Smith: I've been working on a book for a bit. It called Shine Bright: A Personal History of Black Women in Pop. When I turned my book in, the first thing I thought was, “I still have much more to say.” There are still so many more Black women in music that need their existence to be out there. It’s heartbreaking to me when we were talking about someone like Angela Bofill and when I think about the kind of impact that she had on me and then I think about how many records she sold, it’s not like she was an unsuccessful artists or a one- hit wonder. She had a huge and amazing career and for some reason, not enough people know who she is. I take that quite personally.
Black Girl Songbook gives me the opportunity to really get personal about the way I feel about music and the way I think a lot of fans feel about music. Also, to have all of that be informed by a sense of storytelling that I've honed for the past, how many decades? I’m really enjoying it.
Grove: That’s why I dig it so much as a listener because music moves our emotions and we have a personal investment in it. It's not just an intellectual, type of podcast, where you’re just spouting off facts, but you track how we lived through the music. I really loved the Karyn White episode. She doesn’t get mentioned nearly enough for her contributions.
Smith: I'm so happy that you said that. As a creative you want to give light to people that aren't getting enough light. Also, you want to do your Janet Jackson episode, your Aretha Franklin episode etc. I'm super happy to hear that you're into the episodes that are about people who tend to have been forgotten. I was so affected by “Superwoman” from Karyn White. Like, are you kidding? That one is in my top 10 songs. Although my list is constantly evolving, I think “Superwoman” is pretty much on there all the time. How could you give that kind of performance and people forget?
In Karyn White's era, the important Black publications like Vibe, Ebony Essence, XXL, and The Source were all around yet.
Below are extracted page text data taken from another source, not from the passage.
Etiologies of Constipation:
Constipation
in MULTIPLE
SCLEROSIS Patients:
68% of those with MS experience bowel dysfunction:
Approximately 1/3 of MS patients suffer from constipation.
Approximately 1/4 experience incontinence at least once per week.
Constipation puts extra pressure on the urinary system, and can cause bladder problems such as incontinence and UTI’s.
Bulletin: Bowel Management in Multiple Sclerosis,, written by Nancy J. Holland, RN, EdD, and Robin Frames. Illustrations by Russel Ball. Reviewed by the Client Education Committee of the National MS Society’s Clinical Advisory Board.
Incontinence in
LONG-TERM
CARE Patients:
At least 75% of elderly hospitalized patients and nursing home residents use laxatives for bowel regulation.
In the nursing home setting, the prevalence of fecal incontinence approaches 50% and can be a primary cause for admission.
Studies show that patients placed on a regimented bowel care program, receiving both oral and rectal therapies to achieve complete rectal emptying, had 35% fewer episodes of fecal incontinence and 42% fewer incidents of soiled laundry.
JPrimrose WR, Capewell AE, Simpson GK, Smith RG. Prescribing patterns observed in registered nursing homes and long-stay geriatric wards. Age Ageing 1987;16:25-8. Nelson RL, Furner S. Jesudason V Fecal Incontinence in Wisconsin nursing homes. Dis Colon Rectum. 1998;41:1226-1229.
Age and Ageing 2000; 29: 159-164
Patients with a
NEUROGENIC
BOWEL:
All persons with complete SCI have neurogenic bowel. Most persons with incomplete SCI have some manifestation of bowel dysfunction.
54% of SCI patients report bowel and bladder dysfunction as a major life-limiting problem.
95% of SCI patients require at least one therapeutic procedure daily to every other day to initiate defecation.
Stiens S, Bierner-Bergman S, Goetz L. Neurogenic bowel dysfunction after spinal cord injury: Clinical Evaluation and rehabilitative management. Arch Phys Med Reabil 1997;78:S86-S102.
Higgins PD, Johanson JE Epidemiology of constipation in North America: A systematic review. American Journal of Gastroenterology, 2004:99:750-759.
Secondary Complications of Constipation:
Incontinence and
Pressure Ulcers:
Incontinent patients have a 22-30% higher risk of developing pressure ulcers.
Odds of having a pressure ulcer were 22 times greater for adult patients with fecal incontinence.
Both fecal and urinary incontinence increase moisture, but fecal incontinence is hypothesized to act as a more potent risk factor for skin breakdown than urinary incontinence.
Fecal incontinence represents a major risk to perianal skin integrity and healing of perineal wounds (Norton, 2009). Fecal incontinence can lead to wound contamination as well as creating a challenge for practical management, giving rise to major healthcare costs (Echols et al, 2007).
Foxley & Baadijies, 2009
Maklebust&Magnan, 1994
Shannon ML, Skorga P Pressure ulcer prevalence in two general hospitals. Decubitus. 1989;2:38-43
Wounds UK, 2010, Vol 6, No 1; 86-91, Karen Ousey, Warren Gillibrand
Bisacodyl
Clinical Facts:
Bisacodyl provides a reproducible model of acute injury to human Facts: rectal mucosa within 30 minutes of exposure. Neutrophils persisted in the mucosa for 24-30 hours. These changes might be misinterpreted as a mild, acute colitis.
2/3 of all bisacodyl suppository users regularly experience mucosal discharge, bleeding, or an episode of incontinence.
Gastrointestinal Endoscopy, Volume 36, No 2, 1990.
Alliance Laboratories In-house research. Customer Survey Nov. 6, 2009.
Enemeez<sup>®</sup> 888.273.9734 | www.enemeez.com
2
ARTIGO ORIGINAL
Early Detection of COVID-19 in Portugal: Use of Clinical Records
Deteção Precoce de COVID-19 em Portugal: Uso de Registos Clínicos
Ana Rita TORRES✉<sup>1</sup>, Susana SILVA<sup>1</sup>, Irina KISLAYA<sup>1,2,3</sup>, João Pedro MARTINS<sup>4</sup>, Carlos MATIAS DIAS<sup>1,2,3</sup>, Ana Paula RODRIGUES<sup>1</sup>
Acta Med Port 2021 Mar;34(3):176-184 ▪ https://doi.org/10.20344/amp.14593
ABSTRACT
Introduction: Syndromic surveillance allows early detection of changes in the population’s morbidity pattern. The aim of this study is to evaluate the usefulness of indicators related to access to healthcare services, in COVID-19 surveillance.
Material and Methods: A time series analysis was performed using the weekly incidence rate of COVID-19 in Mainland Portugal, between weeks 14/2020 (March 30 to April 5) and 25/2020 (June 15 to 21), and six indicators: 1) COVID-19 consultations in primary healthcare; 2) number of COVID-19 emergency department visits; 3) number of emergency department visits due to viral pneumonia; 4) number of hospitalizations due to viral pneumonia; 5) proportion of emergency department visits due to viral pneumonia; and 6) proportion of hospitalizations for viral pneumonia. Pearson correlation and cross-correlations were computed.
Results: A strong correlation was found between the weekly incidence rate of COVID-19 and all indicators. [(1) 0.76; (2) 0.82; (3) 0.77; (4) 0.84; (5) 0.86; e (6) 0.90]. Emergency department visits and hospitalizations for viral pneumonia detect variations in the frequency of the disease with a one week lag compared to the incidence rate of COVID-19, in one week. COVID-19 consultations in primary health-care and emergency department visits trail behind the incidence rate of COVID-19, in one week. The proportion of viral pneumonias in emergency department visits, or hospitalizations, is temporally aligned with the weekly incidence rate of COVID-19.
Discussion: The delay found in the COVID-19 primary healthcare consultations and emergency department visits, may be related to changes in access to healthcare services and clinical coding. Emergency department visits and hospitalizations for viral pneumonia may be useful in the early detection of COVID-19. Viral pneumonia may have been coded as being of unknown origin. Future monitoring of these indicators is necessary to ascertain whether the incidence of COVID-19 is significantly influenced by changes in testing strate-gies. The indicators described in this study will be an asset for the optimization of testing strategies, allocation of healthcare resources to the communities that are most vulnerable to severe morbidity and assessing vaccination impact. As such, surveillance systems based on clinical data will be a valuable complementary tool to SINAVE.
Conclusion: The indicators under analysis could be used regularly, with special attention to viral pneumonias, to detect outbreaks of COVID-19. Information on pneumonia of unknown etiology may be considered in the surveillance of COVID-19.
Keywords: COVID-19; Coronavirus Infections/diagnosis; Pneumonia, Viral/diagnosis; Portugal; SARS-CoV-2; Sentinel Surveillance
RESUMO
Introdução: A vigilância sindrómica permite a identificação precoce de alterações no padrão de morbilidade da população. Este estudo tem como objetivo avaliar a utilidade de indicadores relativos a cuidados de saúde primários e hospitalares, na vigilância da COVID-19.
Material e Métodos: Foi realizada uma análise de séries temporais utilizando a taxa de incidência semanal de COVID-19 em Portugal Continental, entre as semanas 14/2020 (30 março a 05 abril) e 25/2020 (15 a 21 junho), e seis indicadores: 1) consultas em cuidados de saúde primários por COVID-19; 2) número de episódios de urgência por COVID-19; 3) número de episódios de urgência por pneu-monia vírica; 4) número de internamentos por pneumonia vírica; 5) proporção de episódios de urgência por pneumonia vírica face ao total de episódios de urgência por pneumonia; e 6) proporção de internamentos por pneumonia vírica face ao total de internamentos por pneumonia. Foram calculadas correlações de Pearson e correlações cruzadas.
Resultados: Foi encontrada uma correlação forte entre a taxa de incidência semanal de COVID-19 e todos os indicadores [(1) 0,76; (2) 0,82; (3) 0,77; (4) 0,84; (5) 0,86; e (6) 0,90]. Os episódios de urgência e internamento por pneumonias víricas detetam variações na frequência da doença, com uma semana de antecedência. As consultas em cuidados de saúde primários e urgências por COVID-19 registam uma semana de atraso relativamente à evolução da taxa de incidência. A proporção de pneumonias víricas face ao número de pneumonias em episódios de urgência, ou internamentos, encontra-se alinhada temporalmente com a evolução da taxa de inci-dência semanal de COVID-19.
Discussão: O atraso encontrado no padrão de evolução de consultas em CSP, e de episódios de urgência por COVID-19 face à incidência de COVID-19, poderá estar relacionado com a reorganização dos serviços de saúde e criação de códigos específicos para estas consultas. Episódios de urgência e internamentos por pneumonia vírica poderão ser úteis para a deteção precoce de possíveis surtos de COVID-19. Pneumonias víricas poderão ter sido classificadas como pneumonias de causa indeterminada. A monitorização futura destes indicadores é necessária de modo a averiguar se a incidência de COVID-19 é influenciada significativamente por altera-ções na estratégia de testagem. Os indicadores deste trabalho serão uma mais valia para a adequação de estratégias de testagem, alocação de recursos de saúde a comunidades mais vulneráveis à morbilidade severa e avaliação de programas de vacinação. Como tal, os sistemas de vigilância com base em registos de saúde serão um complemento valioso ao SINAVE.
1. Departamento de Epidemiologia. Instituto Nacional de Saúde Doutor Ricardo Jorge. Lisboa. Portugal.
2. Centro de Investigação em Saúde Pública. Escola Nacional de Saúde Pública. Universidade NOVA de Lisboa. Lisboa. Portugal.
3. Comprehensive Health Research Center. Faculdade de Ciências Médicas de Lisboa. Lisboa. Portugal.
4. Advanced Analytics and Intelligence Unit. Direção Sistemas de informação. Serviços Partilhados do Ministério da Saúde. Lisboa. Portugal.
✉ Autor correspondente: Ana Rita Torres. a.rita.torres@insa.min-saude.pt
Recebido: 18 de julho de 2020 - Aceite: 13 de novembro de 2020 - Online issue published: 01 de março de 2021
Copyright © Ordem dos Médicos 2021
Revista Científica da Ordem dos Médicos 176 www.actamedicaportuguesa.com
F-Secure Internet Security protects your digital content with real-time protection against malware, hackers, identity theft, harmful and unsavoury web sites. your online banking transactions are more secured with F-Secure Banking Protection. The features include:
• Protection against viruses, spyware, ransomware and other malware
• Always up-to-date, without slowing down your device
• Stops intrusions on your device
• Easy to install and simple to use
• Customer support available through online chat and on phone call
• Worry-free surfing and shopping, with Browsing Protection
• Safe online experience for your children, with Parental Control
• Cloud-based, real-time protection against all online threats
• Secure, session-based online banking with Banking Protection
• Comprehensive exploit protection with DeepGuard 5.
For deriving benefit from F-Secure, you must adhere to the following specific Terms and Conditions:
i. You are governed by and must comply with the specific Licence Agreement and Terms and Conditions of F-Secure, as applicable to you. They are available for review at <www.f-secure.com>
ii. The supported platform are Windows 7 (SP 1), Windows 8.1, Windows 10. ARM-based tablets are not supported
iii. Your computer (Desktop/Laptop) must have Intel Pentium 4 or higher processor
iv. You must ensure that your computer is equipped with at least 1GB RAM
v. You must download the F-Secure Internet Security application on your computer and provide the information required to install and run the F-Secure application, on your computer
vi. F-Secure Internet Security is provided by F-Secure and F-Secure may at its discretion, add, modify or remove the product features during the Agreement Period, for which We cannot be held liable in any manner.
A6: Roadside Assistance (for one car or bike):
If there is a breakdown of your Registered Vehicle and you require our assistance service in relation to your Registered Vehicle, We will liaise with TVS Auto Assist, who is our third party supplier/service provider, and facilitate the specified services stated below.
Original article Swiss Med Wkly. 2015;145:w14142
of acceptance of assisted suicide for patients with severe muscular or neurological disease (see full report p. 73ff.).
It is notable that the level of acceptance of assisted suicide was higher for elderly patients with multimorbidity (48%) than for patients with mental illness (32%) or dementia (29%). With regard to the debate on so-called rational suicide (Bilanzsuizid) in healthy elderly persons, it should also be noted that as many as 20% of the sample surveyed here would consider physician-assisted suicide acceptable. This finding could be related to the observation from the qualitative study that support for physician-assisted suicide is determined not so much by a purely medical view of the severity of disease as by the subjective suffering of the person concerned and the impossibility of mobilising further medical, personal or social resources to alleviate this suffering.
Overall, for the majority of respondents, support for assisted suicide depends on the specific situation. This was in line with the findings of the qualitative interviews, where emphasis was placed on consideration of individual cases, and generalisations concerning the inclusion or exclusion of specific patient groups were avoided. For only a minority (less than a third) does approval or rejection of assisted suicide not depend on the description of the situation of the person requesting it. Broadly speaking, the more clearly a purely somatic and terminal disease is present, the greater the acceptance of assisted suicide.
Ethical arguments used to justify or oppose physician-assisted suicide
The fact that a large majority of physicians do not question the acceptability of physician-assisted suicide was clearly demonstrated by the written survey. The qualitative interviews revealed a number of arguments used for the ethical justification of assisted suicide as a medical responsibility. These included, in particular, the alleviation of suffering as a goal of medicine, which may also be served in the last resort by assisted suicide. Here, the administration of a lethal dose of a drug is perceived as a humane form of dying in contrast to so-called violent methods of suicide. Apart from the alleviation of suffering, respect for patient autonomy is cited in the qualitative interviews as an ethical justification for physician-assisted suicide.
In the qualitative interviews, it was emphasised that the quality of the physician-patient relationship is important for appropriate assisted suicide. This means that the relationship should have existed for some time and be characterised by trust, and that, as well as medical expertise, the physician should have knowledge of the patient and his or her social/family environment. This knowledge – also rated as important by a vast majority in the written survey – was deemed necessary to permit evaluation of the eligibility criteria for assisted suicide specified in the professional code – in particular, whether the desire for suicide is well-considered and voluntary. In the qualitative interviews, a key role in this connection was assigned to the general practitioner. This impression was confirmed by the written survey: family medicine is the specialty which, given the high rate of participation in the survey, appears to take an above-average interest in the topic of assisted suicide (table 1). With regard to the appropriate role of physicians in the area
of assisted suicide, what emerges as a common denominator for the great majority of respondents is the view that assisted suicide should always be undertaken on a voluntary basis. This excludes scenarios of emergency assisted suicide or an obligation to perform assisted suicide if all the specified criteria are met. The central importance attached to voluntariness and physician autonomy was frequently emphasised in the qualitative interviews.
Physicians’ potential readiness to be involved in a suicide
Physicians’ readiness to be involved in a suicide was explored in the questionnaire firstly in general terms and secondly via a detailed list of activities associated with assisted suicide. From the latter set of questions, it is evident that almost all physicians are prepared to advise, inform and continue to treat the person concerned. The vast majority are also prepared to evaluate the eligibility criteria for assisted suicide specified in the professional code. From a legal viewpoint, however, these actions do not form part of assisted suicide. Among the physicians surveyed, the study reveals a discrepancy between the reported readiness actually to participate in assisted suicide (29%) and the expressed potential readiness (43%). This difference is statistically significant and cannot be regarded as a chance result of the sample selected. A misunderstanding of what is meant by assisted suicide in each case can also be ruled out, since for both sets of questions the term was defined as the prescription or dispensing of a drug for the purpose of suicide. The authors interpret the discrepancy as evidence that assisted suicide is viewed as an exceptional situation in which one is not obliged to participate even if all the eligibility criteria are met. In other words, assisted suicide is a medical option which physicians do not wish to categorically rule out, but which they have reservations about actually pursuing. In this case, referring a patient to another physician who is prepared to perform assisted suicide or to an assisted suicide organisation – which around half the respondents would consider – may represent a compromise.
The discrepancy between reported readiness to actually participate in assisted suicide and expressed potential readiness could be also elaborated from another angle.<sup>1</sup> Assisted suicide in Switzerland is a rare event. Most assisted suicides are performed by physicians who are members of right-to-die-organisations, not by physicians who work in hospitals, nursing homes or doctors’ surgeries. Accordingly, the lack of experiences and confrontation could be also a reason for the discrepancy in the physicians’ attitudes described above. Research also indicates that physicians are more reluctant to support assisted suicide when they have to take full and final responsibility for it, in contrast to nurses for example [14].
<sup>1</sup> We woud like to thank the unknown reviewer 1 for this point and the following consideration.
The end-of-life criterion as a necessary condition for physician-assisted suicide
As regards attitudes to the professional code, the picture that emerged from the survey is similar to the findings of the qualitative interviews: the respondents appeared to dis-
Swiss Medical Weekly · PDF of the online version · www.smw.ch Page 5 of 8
Where was Karyn White going to go for a dozen in-depth profiles about her? Where was that going to happen? That’s how people end up not being as remembered as they could be. Whereas, there's like 10 times more stories about any particular white woman singer that maybe not as successful as Karyn White. We may remember that person with more in detail and think of that person as more of a genius or more important because Karyn’s career wasn't, “written in stone.”
Grove: Danyel, you are what I would call a “care taker of Black music.” So my last questions is this: How does it feel to have the platform to be a steward of the sacred cannon of Black women’s songs?
Smith: WOW! I was very compelled after I finished the book to do something outside of my comfort zone. I’m talking to you from an artist's residency right now in upstate New York because I’m working on a project. I've also been recording the show from here and it's been fantastic because I'm in a rural area. It's just wonderful to be up here with nature and talking about some of the best music that Black woman have ever made. Just to have it all happening in this place where creativity is lifted up is wonderful. Whenever I talk about Black Girl Songbook, if you listen to it, I feel like I get emotional a good deal on the show. I get emotional, honestly, when we bring up the genius work of Black women that have never received credit that they deserved. I’m honored to share these songs and our stories.